TASK LIST:
A. From the piece on the Talbot Tagora Présidence, write out word for word the part starting at "Talbot Tagora Présidence" and ending at "100-watt stereo system.".
B. Put this sentence from the piece on the Talbot Tagora Présidence into Spanish: "The ultimate accessory was a matching briefcase in leather and brass!"

EXTRACT TO READ:
Talbot Tagora Présidence

What better way than to make a splash on he French market than to produce a car designed to lever governmental types out of their Citroen CXs and SMs. This was Talbot’s attempt to out-do Citroen…


It was certainly more luxurious, but was it smarter than the governmental Citroens? Mais Non!
It was certainly more luxurious, but was it smarter than the governmental Citroens? Mais Non!

The brief for the Présidence was to design a Talbot Tagora with everything, the kind of car that would lure the well-heeled executive away from the more established luxury cars. The result was the Presidence; a £25,000 one-off from Talbot’s Whitley styling studio. It was stocked with everything from cloth-faced leather seats to a colour television, video recorder and 100-watt stereo system.

The designer behind the project was Sunny Atri, a graduate of California state University, who moved to Coventry. She was told that the changes must be cosmetic and for there to be no engineering changes. The car the Presidence was based upon was the 2.6-litre SX model.

The interior was hand-trimmed in Connolly leather with woollen cloth inserts and a brass inlay for the centre console and gear lever. The ultimate accessory was a matching briefcase in leather and brass! Externally, the Presidence was treated to new alloy wheels and smoked rear lamp lenses.

RECORDS SHOWN:
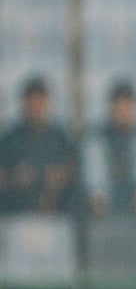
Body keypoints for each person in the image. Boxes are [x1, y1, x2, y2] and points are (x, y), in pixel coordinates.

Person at [0, 75, 80, 215]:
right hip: (16, 216)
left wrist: (59, 178)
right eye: (32, 101)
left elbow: (75, 176)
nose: (36, 106)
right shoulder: (9, 140)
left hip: (57, 216)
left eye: (41, 101)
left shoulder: (61, 139)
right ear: (24, 103)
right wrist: (15, 178)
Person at [82, 80, 136, 217]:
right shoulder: (98, 136)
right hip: (106, 195)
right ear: (111, 108)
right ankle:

ANSWER SECTION:
A.
Talbot Tagora Présidence

What better way than to make a splash on he French market than to produce a car designed to lever governmental types out of their Citroen CXs and SMs. This was Talbot’s attempt to out-do Citroen…


It was certainly more luxurious, but was it smarter than the governmental Citroens? Mais Non!
It was certainly more luxurious, but was it smarter than the governmental Citroens? Mais Non!

The brief for the Présidence was to design a Talbot Tagora with everything, the kind of car that would lure the well-heeled executive away from the more established luxury cars. The result was the Presidence; a £25,000 one-off from Talbot’s Whitley styling studio. It was stocked with everything from cloth-faced leather seats to a colour television, video recorder and 100-watt stereo system.

B. ¡El accesorio definitivo era un maletín a juego de cuero y latón!